▶ _练习要求_:
#1 请把ClickHouse表引擎说明中以含有“CREATE TABLE table_with_asterisk”的词句开头、以“可以按照下面的方式访问通。)”结尾的那一段原样抄写下来。
#2 根据ClickHouse表引擎说明回答下列问题:
(a) HDFS引擎定义中的format参数指定什么?
(b) URI路径中的通配符“?”替换什么?
(c) 示例里那六个HDFS文件是什么格式?
#3 请从ClickHouse表引擎说明的最后一句之后接着往下写。

▶ _展示文本_:
21.HDFS引擎
21.1.HDFS引擎
ClickHouse通过该引擎管理HDFS上的数据,从而与Apache Hadoop生态系统集成。
指定表引擎:
ENGINE = HDFS(URI, format)
URI参数是HDFS文件URI,format参数指定文件格式。
URI路径支持globs,这样该表是只读的:
1.* : 替换任意字符,除了空字符和’/’。
2.? : 替换任意单个字符。
3.{some_string,another_string,yet_another_one} : 替换字符串列表中的任意一个。
4.{N…M} : 替换N到M范围的任意数字,包括左右的边界值。
示例:假设有如下HDFS的URI的文件,格式为TSV
'hdfs://hdfs1:9000/some_dir/some_file_1'
'hdfs://hdfs1:9000/some_dir/some_file_2'
'hdfs://hdfs1:9000/some_dir/some_file_3'
'hdfs://hdfs1:9000/another_dir/some_file_1'
'hdfs://hdfs1:9000/another_dir/some_file_2'
'hdfs://hdfs1:9000/another_dir/some_file_3'
有几种方法可以生成包含所有6个文件的表:
CREATE TABLE table_with_range (name String, value UInt32) ENGINE = HDFS('hdfs://hdfs1:9000/{some,another}_dir/some_file_{1..3}', 'TSV')
CREATE TABLE table_with_question_mark (name String, value UInt32) ENGINE = HDFS('hdfs://hdfs1:9000/{some,another}_dir/some_file_?', 'TSV')
CREATE TABLE table_with_asterisk (name String, value UInt32) ENGINE = HDFS('hdfs://hdfs1:9000/{some,another}_dir/*', 'TSV')
21.2.案例
1.创建HDFS引擎表(以下的ClickHouse最好是hdfs所在的机器上,这样的话才可以按照下面的方式访问通。)
drop table hdfs_engine_table;
CREATE TABLE hdfs_engine_table (name String,value UInt32) ENGINE=HDFS('hdfs://tqHadoopCluster/toto_2/tmp/hdfs','TSV'); 此处配置了ha,设置了名称。tqHadoopCluster在单击下是:ip:8021
效果图:
middleware :) CREATE TABLE hdfs_engine_table (name String,value UInt32) ENGINE=HDFS('hdfs://tqHadoopCluster/toto_2/tmp/hdfs','TSV');
CREATE TABLE hdfs_engine_table
(
`name` String,
`value` UInt32
)
ENGINE = HDFS('hdfs://tqHadoopCluster/toto_2/tmp/hdfs', 'TSV')
Ok.
0 rows in set. Elapsed: 0.007 sec.
middleware :)
2.插入数据
INSERT INTO hdfs_engine_table VALUES (‘one’, 1), (‘two’, 2), (‘three’, 3);
3.查看数据
SELECT * FROM hdfs_engine_table LIMIT 2;
┌─name──┬─value─┐
│ one │ 1 │
│ two │ 2 │
│ three │ 3 │
└───────┴───────┘
4.查看HDFS路径
hdfs dfs -ls hdfs://tqHadoopCluster/tmp/hdfs
再如:
CREATE TABLE hdfs_engine_table1 (name String, value UInt32) ENGINE=HDFS('hdfs://tqHadoopCluster/tmp/other_storage1/*', 'TSV');
22.JDBC引擎
22.1.JDBC引擎
ClickHouse通过JDBC引擎连接到外部数据库, 如MySQL、Oracle、PostgreSQL等。

收集的数据

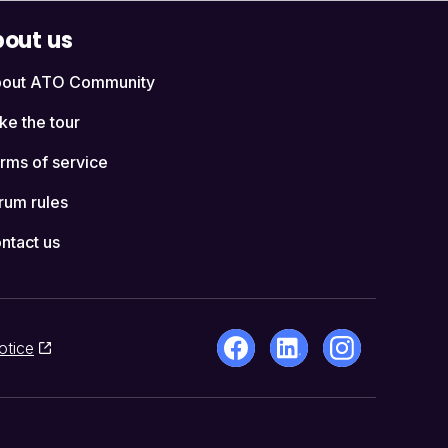
out us
out ATO Community
ke the tour
rms of service
rum rules
ntact us
otice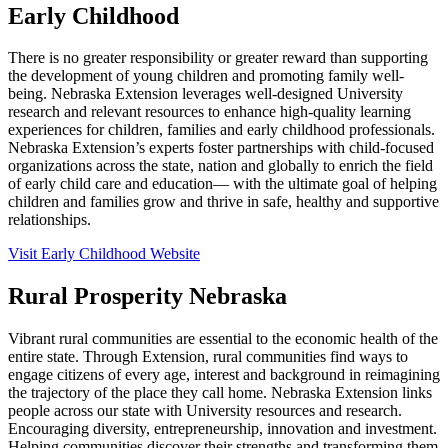
Early Childhood
There is no greater responsibility or greater reward than supporting
the development of young children and promoting family well-
being. Nebraska Extension leverages well-designed University
research and relevant resources to enhance high-quality learning
experiences for children, families and early childhood professionals.
Nebraska Extension’s experts foster partnerships with child-focused
organizations across the state, nation and globally to enrich the field
of early child care and education— with the ultimate goal of helping
children and families grow and thrive in safe, healthy and supportive
relationships.
Visit Early Childhood Website
Rural Prosperity Nebraska
Vibrant rural communities are essential to the economic health of the
entire state. Through Extension, rural communities find ways to
engage citizens of every age, interest and background in reimagining
the trajectory of the place they call home. Nebraska Extension links
people across our state with University resources and research.
Encouraging diversity, entrepreneurship, innovation and investment.
Helping communities discover their strengths and transforming them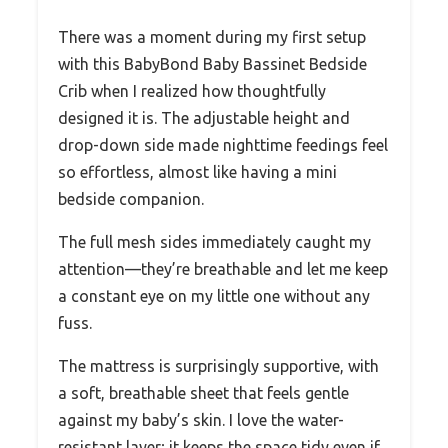
There was a moment during my first setup
with this BabyBond Baby Bassinet Bedside
Crib when I realized how thoughtfully
designed it is. The adjustable height and
drop-down side made nighttime feedings feel
so effortless, almost like having a mini
bedside companion.
The full mesh sides immediately caught my
attention—they’re breathable and let me keep
a constant eye on my little one without any
fuss.
The mattress is surprisingly supportive, with
a soft, breathable sheet that feels gentle
against my baby’s skin. I love the water-
resistant layer; it keeps the space tidy even if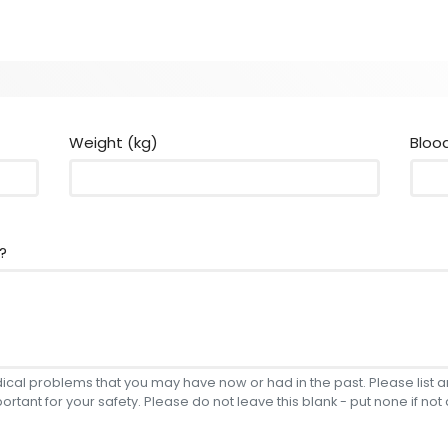
Weight (kg)
Bloo
?
edical problems that you may have now or had in the past. Please list
portant for your safety. Please do not leave this blank - put none if not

▶ _参考答案_:
#1
CREATE TABLE table_with_asterisk (name String, value UInt32) ENGINE = HDFS('hdfs://hdfs1:9000/{some,another}_dir/*', 'TSV')
21.2.案例
1.创建HDFS引擎表(以下的ClickHouse最好是hdfs所在的机器上,这样的话才可以按照下面的方式访问通。)

#2
(a) 文件格式。
(b) 任意单个字符。
(c) TSV。

#3
ClickHouse使用一个单独的项目clickhouse-jdbc-bridge,其作为一个守护进程运行。
Clickhouse-jdbc-bridge项目链接:https://github.com/ClickHouse/clickhouse-jdbc-bridge (git地址:https://github.com/ClickHouse/clickhouse-jdbc-bridge.git)
Jar包地址:https://github.com/ClickHouse/clickhouse-jdbc-bridge/releases/tag/release_1.0.1
指定表引擎:
ENGINE = JDBC(dbms_uri, external_database, external_table);
1.dbms_uri : 外部的DBMS的URI。格式:
jdbc:<driver_name>://<host_name>:<port>/?user=<username>&password=<password>。
例如:MySQL的格式:jdbc:mysql://localhost:3306/?user=root&password=root。
2.external_database : 外部DBMS的数据库。
3.external_database : 外部DBMS的数据库。
启动服务:
java -jar ./clickhouse-jdbc-bridge-1.0.1.jar --driver-path /root/jdbc/lib/
其中/root/jdbc/lib为数据库驱动包所在的目录。
修改配置:在config.xml修改:
<jdbc_bridge>
<host>192.168.106.102</host>
<port>9019</port>
</jdbc_bridge>
然后重启ClickHouse
下面是关于clickhouse-jdbc-bridge的一张图:
22.2.案例
下载或编译源码,生成jar包:clickhouse-jdbc-bridge-2.0.0-SNAPSHOT.jar
clickhouse-jdbc-bridge-2.0.0-SNAPSHOT.jar放到服务器上。
启动服务:
[root@middleware ~]# pwd
/root
[root@middleware ~]# java -jar ./clickhouse-jdbc-bridge-1.0.1.jar /root/mysql-connector-java-5.1.34.jar
2020-12-09 16:33:11.011 [main] [INFO ] {Utils:837} - Loading JSON from file [config/vertx.json]...
2020-12-09 16:33:12.012 [main] [WARN ] {Utils:846} - Failed to load JSON from file config/vertx.json
2020-12-09 16:33:17.017 [vert.x-eventloop-thread-0] [INFO ] {Utils:837} - Loading JSON from file [config/server.json]...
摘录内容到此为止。